__Extracted text__.
********************
In my dataframe, the names of the columns are prefixed based on the type of variable (inflow, outflow, or net flow), followed by the year, i.e. inflows_2011_12. In the function, I subset the dataframe by selecting columns that start with the variable I want. I have to deal with different issues based on whether I’m looking at counties or metro areas, and I need to get rid of any IDs that are for summary values like the non-metro areas; these IDS are stored in a list called suppressed, and the ~df.indexisin(suppressed) is pandaesque for taking anything that’s not in this list (the tilde acts as not). Then, I select the top or bottom values for each year, and append them to lists in a nested list (each sub-list represents the top / bottom N places in order for a given year). Next, I get the labels I want by creating a dictionary that relates all ID codes to label names, pull out the labels for the actual N values that I have, and format them before appending them to lists in a nested list. For example, the metro labels are really long and won’t fit in the chart, so I split them and grab just the first piece: Albany-Schenectady-Troy, NY becomes Albany (split using the dash) while Akron, OH becomes Akron (if no dash is present, split at comma). At the end, I use np.array to turn the nested lists into arrays, and transpose (T) them so rows become ranks and years become values. The result is below:

ID Array
Function and Result for Creating Array of IDs Top N Places
# Create array of top N geographies by flow type, with rows as ranks and columns as years
# Returns 2 arrays with values for geographies (id codes) and place names
# Must specify: number of places to rank, counties or metros, or sort by largest or smallest (True or False)
def create_arrays(df,flowtype,nsize,gtype,largest):
    geogs=[]
    cols=[c for c in df if c.startswith(flowtype)]
    for c in cols:
        if gtype=='counties':
            row=df.loc[~df.index.isin(suppressed),[c]]
        elif gtype=='metros':
            row=df.loc[~df.index.isin(msuppressed),[c]]
        if largest is True:
            row=row[c].nlargest(nsize)
        elif largest is False:
            row=row[c].nsmallest(nsize)
        idxs=list(row.index)
        geogs.append(idxs)

    if gtype=='counties':
        fips=df.to_dict()['co_name']
    elif gtype=='metros':
        fips=df.to_dict()['mname']
    labels=[]
    for row in geogs:
        line=[]
        for uid in row:
            if gtype=='counties':
                if fips[uid]=='District of Columbia, DC':
                    line.append('Washington\n DC')
********************
__Collected data__.

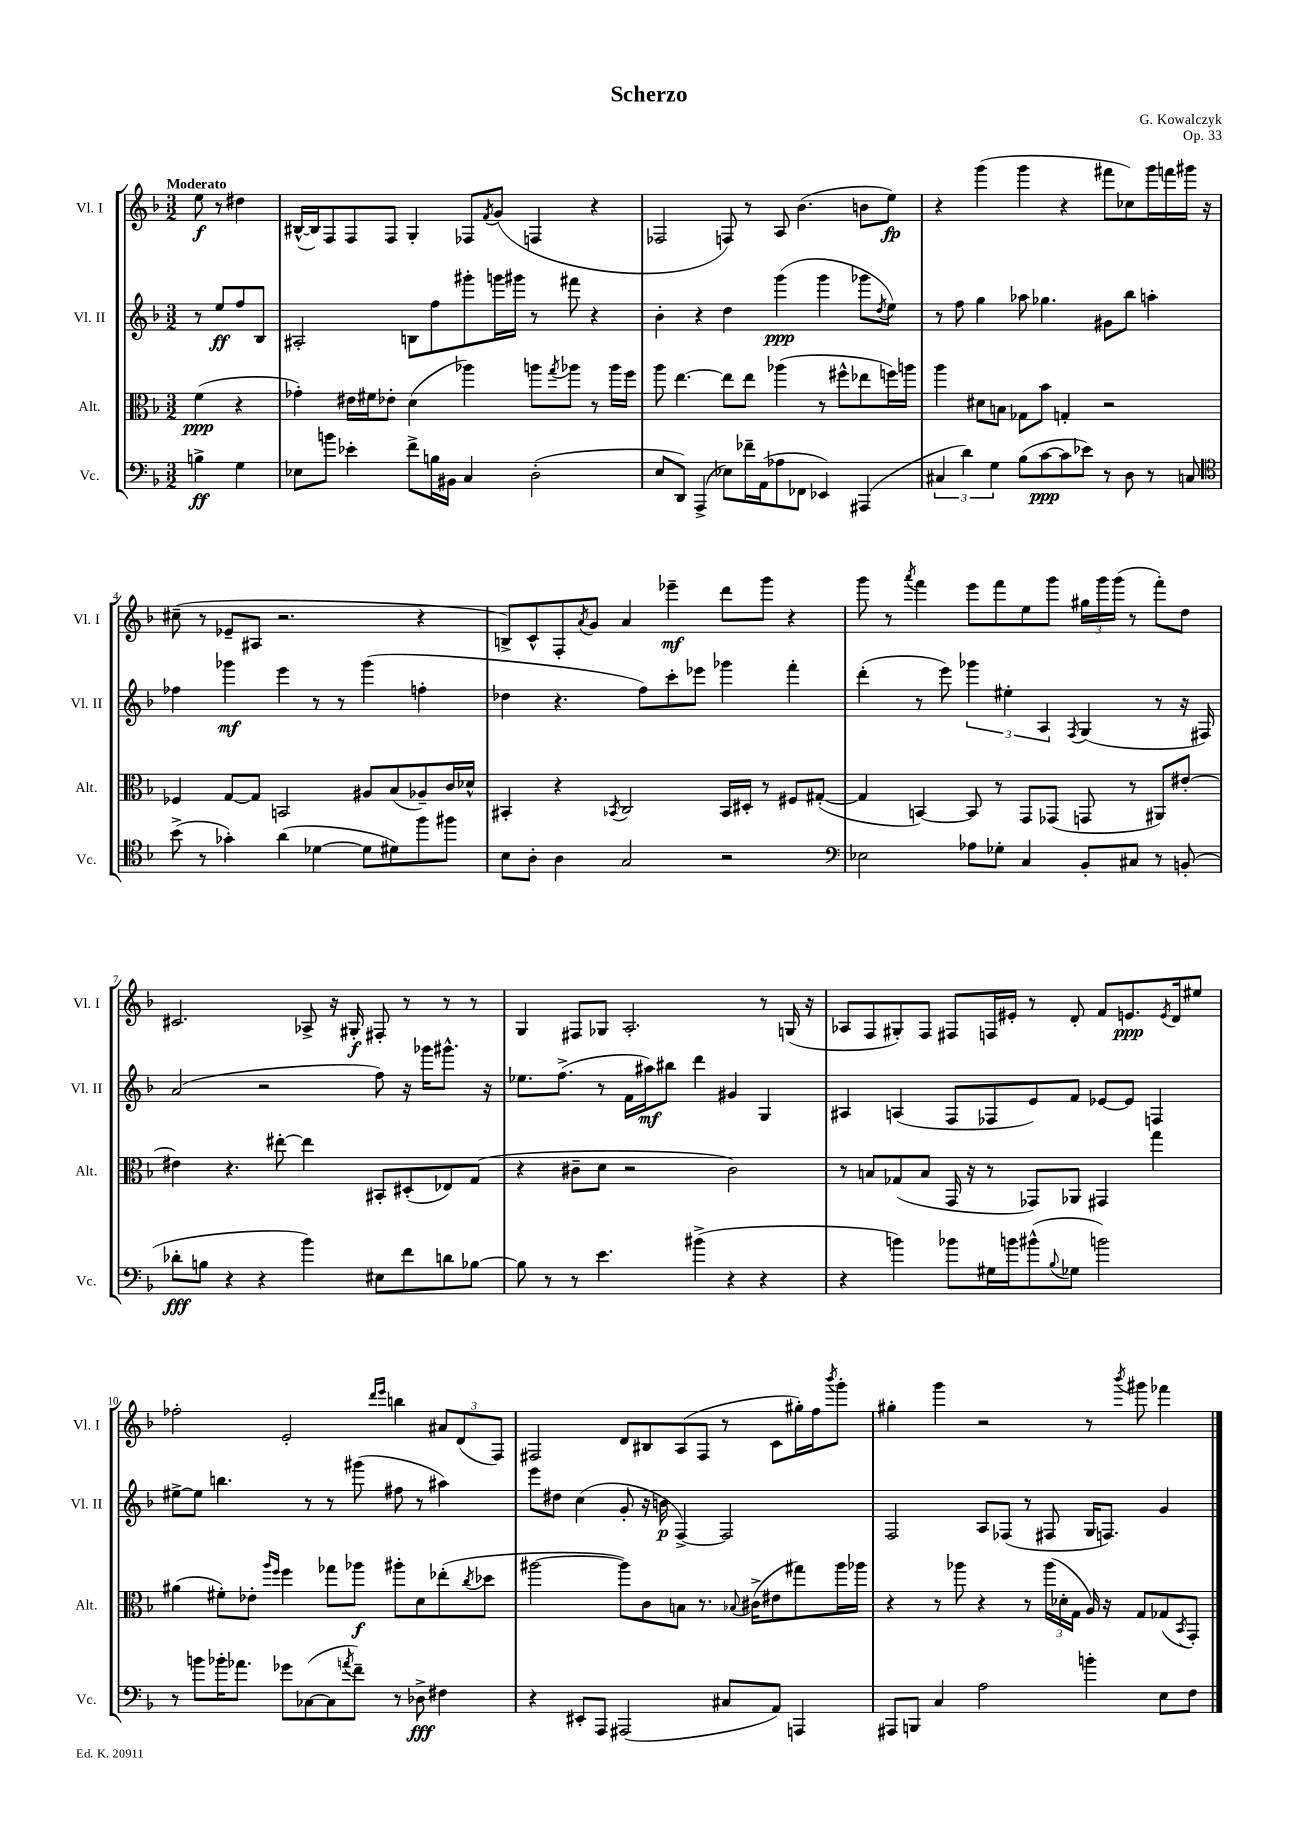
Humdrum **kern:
********************
__Required task 1__. Edit the pandas walkthrough from "geogs.append(idxs)" up to and including "line.append('Washington\n DC')", changing every "fips" to "name_map".
__Required task 2__. Resume the pandas walkthrough at the point where it stops, and keep writing it.
Nothing in the listing is needed here.

__Right answer 1__.
geogs.append(idxs)

    if gtype=='counties':
        name_map=df.to_dict()['co_name']
    elif gtype=='metros':
        name_map=df.to_dict()['mname']
    labels=[]
    for row in geogs:
        line=[]
        for uid in row:
            if gtype=='counties':
                if name_map[uid]=='District of Columbia, DC':
                    line.append('Washington\n DC')

__Right answer 2__.
                else:
                    line.append(fips[uid].replace('County, ','\n')) #creates short labels
            elif gtype=='metros':
                if '-' in fips[uid]:
                    line.append(fips[uid].split('-')[0]) #creates short labels
                else:
                    line.append(fips[uid].split(',')[0])
        labels.append(line)

    a_geogs=np.array(geogs).T
    a_labels=np.array(labels).T

    return a_geogs, a_labels

Change in Rank Array

Using the array of geographic ID codes, I can feed this into function number two to create a new array that indicates change in rank over time. It’s better to use the ID code array as we guarantee that the IDs are unique; labels (place names) may not be unique and pose all kinds of formatting issues. All places are assigned a value of 0 for the first year, as there is no previous year to compare them to. Then, for each subsequent year, we look at each value (ID code) and compare it to the value in the same position (rank) in the previous column (year). If the value is the same, that place holds the same rank and is assigned a 0. Otherwise, if it’s different we look at the new value and see what position it was in in the previous year. If it was in a higher position last year, then it has declined and we assign -1. If it was in a lower position last year or was not in the array in that column (i.e. below the top 10 in that year) it has increased and we assign it a value of 1. This result is shown below:

Rank Change Array
Function and Result for Creating Change in Rank Array
# Create array showing how top N geographies have changed ranks over time, with rows as rank changes and
# columns as years. Returns 1 array with values: 0 (no change), 1 (increased rank), and -1 (descreased rank)
def rank_change(geoarray):
    rowcount=geoarray.shape[0]
    colcount=geoarray.shape[1]

    # Create a number of blank lists
    changelist = [[] for _ in range(rowcount)]

    for i in range(colcount):
        if i==0:
            # Rank change for 1st year is 0, as there is no previous year
            for j in range(rowcount):
                changelist[j].append(0)
        else:
            col=geoarray[:,i] #Get all values in this col
            prevcol=geoarray[:,i-1] #Get all values in previous col
            for v in col:
                array_pos=np.where(col == v) #returns array
                current_pos=int(array_pos[0]) #get first array value
                array_pos2=np.where(prevcol == v) #returns array
                if len(array_pos2[0])==0: #if array is empty, because place was not in previous year
                    previous_pos=current_pos+1
                else:
                    previous_pos=int(array_pos2[0]) #get first array value
                if current_pos==previous_pos:
                    changelist[current_pos].append(0)
                    #No change in rank
                elif current_posprevious_pos: #Larger value = smaller rank
                    changelist[current_pos].append(-1)
                    #Rank has decreased
                else:
                    pass

    rankchange=np.array(changelist)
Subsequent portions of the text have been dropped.